**Task objective**
Reproduce every line of the listing below word for word.

Data records:
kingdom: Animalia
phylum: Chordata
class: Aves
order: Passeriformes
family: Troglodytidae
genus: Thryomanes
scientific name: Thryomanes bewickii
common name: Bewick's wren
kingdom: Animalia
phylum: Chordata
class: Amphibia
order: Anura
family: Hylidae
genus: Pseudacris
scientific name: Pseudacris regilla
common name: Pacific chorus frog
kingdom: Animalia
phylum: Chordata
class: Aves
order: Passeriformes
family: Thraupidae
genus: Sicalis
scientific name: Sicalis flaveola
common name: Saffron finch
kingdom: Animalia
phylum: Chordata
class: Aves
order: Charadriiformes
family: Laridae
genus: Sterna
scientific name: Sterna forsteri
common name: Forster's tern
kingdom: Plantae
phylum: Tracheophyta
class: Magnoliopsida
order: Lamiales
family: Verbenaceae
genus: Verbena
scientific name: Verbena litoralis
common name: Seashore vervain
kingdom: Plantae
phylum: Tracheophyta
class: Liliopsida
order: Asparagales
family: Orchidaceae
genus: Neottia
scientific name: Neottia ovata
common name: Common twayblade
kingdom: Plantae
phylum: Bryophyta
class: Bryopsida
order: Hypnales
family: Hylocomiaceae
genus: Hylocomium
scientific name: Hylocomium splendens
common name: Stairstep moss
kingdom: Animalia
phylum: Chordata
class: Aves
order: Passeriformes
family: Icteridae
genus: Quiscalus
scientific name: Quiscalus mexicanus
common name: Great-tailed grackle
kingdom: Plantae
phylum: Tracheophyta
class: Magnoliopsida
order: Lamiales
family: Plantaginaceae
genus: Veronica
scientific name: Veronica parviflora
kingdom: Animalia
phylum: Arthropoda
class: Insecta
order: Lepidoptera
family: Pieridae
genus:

**Problem solution**
kingdom: Animalia
phylum: Chordata
class: Aves
order: Passeriformes
family: Troglodytidae
genus: Thryomanes
scientific name: Thryomanes bewickii
common name: Bewick's wren
kingdom: Animalia
phylum: Chordata
class: Amphibia
order: Anura
family: Hylidae
genus: Pseudacris
scientific name: Pseudacris regilla
common name: Pacific chorus frog
kingdom: Animalia
phylum: Chordata
class: Aves
order: Passeriformes
family: Thraupidae
genus: Sicalis
scientific name: Sicalis flaveola
common name: Saffron finch
kingdom: Animalia
phylum: Chordata
class: Aves
order: Charadriiformes
family: Laridae
genus: Sterna
scientific name: Sterna forsteri
common name: Forster's tern
kingdom: Plantae
phylum: Tracheophyta
class: Magnoliopsida
order: Lamiales
family: Verbenaceae
genus: Verbena
scientific name: Verbena litoralis
common name: Seashore vervain
kingdom: Plantae
phylum: Tracheophyta
class: Liliopsida
order: Asparagales
family: Orchidaceae
genus: Neottia
scientific name: Neottia ovata
common name: Common twayblade
kingdom: Plantae
phylum: Bryophyta
class: Bryopsida
order: Hypnales
family: Hylocomiaceae
genus: Hylocomium
scientific name: Hylocomium splendens
common name: Stairstep moss
kingdom: Animalia
phylum: Chordata
class: Aves
order: Passeriformes
family: Icteridae
genus: Quiscalus
scientific name: Quiscalus mexicanus
common name: Great-tailed grackle
kingdom: Plantae
phylum: Tracheophyta
class: Magnoliopsida
order: Lamiales
family: Plantaginaceae
genus: Veronica
scientific name: Veronica parviflora
kingdom: Animalia
phylum: Arthropoda
class: Insecta
order: Lepidoptera
family: Pieridae
genus:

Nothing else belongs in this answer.